Text under study:
Since she started in June 2021, approximately 70 people have taken her up on her offer for a virtual sit-down—and only two of those individuals have opted not to get vaccinated after speaking with her. Gadir is a science communication pro, a vaccine whisperer. And we can all learn from her. You can also be a fly on the wall during her Zoom call with Allen, below. But first, how she got started…

“We can’t expect frontline workers to be the only ones talking about this.”

While Gadir may have a staggering success rate, she never anticipated spending her nights and weekends talking to strangers about lymph nodes and T-cells. But her life experiences and natural loquaciousness positioned her perfectly for this work. Born in London to Sudanese parents, Gadir spent her childhood surrounded by scientific chatter. Her mother is a professor of dentistry, her father works in agriculture, several other family members are doctors. The immune system has always fascinated Gadir, and she’s spent more than a decade researching how it works. Her doctoral work focused on Lupus; as a postdoctoral fellow, she studied food allergies at Boston Children’s Hospital.

But it wasn’t until 2018 that Gadir discovered her passion for making complex science digestible for everyone. As director of research and development for Seed, a startup company focused on the microbiome, Gadir managed experiments and figured out how to communicate results in a consumer-friendly way. These days, when not conducting one-on-one Zoom calls, Gadir works for a biotech company studying cancer immunology.

Having devoted her adult life to understanding the mysteries of the immune system, it’s no surprise that, in the early days of the pandemic, Gadir was drawn to information about the novel coronavirus and possible vaccines. She found herself devouring each new COVID study as it came online. To help her friends and family make sense of the onslaught of COVID-related science suddenly flooding the internet, Gadir began posting to her private Instagram account peer-reviewed and preprint studies worth checking out.

Work instructions:
Decide whether each statement agrees with the text about Gadir, answering yes or no and quoting the words of the text that decide it: (a) Gadir studied food allergies at Boston Children's Hospital as a postdoctoral fellow. (b) Gadir was born in Sudan. (c) Gadir discovered her passion for making complex science digestible in 2021. The rows are separate material and are not part of the text about Gadir.

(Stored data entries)

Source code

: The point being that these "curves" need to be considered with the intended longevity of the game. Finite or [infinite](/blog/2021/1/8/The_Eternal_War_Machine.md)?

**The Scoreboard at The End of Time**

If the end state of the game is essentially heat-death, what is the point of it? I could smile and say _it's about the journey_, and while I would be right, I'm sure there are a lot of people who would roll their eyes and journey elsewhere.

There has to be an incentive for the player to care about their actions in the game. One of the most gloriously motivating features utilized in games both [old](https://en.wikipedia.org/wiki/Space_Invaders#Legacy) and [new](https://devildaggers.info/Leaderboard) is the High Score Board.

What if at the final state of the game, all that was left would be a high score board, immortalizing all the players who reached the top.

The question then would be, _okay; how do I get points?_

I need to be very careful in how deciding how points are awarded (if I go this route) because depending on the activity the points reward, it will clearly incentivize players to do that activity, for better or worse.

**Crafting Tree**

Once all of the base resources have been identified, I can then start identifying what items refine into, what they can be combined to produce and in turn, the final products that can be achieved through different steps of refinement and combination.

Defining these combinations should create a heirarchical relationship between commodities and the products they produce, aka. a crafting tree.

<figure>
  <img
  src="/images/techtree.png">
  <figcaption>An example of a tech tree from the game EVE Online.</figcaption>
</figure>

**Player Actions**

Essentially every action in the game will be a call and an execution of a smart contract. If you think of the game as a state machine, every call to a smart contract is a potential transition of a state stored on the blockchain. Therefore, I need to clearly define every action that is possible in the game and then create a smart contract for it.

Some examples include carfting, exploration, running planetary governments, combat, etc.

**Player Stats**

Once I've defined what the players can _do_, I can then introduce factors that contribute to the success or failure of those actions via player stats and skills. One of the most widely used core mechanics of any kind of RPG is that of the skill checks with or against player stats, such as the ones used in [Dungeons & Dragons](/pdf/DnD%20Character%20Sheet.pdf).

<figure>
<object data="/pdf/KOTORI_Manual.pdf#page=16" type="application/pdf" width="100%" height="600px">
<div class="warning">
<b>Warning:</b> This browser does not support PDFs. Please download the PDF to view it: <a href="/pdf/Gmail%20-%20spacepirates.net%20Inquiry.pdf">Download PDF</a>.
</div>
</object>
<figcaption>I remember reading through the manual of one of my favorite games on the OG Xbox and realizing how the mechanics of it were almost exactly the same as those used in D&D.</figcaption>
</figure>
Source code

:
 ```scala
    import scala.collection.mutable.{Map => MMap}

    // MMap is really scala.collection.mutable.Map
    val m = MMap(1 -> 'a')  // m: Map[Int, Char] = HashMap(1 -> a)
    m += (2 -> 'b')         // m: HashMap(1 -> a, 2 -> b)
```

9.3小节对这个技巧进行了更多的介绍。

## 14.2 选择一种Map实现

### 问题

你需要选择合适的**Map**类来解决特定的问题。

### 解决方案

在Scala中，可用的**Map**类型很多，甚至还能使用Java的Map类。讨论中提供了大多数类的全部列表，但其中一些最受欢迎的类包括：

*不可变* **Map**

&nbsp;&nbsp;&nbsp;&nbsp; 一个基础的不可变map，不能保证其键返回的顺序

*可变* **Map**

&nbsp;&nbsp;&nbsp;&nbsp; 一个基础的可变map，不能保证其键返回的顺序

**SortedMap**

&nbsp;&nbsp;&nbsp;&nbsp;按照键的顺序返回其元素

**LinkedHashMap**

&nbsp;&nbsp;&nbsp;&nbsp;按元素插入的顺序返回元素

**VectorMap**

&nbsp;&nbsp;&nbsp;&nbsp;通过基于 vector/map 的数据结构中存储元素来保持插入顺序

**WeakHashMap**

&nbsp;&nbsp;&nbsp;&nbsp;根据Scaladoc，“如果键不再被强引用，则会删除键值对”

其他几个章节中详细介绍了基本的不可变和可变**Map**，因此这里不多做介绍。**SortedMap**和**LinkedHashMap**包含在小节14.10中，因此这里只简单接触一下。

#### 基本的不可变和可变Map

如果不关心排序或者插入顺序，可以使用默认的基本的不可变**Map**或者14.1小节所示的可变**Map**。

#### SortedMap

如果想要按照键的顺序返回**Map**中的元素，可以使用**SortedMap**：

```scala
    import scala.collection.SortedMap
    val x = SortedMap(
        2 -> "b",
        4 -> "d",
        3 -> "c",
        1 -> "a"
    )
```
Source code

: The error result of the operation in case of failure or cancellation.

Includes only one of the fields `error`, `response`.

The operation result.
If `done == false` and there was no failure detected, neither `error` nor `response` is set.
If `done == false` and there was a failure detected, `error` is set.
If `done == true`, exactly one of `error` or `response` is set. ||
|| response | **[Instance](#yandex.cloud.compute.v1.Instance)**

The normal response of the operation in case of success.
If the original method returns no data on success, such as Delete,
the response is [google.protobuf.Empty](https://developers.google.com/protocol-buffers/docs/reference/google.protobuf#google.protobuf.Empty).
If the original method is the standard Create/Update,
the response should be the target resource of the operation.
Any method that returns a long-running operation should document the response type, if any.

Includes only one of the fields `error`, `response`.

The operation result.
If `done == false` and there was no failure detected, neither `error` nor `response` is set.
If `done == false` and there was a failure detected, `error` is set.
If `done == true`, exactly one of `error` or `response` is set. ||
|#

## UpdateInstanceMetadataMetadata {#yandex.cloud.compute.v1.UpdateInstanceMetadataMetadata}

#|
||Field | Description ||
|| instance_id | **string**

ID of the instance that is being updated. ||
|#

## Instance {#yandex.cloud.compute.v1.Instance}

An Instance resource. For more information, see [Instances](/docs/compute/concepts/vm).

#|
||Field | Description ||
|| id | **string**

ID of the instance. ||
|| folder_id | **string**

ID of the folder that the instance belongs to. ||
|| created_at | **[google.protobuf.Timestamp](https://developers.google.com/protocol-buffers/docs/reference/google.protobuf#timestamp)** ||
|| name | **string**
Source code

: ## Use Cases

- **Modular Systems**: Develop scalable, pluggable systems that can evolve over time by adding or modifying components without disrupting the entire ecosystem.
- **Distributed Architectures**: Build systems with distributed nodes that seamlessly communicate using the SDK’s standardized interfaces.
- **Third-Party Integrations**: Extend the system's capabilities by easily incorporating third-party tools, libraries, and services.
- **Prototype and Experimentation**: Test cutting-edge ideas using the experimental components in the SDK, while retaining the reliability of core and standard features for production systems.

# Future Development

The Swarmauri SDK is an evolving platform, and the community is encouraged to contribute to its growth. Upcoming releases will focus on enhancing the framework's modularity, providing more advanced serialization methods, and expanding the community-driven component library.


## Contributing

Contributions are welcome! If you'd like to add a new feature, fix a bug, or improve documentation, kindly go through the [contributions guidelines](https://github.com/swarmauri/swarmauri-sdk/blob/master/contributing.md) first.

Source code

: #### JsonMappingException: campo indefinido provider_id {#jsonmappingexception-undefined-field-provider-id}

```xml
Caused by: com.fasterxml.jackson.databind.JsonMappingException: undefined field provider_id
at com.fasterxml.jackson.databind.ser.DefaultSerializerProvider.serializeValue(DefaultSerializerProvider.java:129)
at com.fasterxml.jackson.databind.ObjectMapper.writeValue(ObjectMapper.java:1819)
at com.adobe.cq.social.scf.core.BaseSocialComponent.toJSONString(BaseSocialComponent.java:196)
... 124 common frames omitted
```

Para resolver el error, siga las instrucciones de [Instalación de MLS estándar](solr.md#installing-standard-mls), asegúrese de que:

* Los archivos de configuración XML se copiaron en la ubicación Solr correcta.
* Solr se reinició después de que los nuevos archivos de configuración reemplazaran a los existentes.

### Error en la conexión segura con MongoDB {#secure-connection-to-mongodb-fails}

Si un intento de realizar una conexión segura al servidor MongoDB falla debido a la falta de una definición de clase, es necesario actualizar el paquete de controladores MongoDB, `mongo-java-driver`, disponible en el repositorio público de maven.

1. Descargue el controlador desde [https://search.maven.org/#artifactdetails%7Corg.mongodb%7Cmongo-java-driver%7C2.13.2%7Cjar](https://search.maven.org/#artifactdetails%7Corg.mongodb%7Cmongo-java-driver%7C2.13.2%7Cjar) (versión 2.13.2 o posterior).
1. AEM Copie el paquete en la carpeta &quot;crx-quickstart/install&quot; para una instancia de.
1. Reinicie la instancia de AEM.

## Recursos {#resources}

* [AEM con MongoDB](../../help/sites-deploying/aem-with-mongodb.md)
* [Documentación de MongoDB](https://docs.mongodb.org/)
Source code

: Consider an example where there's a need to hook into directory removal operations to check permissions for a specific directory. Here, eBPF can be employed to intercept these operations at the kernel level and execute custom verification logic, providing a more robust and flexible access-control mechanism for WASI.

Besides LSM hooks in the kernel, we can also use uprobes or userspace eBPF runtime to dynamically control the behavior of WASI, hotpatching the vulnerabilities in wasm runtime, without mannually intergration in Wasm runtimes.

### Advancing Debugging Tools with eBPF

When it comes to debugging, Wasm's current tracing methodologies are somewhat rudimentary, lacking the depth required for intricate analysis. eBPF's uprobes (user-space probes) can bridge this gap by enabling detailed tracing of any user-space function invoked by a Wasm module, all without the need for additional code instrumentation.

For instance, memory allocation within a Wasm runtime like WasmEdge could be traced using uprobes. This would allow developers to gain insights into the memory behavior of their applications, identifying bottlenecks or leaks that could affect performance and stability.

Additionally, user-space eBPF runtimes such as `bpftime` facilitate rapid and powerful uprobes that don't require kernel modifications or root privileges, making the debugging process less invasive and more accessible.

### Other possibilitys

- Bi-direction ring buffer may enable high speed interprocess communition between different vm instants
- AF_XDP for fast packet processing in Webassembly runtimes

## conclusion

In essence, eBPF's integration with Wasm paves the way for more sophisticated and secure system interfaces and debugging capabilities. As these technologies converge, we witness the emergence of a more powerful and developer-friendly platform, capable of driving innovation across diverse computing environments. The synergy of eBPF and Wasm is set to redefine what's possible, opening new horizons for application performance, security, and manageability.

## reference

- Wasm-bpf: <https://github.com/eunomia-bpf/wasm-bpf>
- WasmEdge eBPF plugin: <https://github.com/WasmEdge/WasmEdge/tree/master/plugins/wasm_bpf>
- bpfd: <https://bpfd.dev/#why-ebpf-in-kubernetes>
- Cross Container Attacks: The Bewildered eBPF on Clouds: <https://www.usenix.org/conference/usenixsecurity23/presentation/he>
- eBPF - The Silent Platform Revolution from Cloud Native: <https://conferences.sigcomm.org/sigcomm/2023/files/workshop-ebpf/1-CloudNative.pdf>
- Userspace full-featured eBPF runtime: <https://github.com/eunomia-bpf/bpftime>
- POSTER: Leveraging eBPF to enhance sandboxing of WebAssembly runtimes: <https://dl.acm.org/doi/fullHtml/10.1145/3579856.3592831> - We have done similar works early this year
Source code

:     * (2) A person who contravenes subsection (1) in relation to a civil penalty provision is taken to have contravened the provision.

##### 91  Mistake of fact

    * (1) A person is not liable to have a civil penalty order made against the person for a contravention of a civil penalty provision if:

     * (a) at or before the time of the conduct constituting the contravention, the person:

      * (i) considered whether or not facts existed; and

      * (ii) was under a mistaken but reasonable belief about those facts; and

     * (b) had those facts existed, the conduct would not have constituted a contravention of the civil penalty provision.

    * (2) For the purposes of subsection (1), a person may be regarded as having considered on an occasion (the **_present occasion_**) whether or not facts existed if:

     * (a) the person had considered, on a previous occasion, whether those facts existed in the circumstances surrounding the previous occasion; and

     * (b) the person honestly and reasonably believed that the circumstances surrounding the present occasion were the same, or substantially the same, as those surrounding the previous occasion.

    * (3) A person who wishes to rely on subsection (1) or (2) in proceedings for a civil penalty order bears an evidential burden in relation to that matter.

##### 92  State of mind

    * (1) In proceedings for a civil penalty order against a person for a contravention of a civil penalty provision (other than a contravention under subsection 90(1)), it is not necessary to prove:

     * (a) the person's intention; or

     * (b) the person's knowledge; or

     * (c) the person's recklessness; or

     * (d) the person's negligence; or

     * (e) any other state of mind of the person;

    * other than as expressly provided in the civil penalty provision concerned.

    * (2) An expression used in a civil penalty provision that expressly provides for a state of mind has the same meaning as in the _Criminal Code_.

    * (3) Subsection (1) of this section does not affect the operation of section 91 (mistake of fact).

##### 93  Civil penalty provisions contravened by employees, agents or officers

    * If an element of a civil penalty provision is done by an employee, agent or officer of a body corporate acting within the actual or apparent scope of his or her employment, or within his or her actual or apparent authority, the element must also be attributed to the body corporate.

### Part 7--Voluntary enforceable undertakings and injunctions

Completed exercise:
(a) Yes: "as a postdoctoral fellow, she studied food allergies at Boston Children’s Hospital."
(b) No: "Born in London to Sudanese parents"
(c) No: "But it wasn’t until 2018 that Gadir discovered her passion for making complex science digestible for everyone."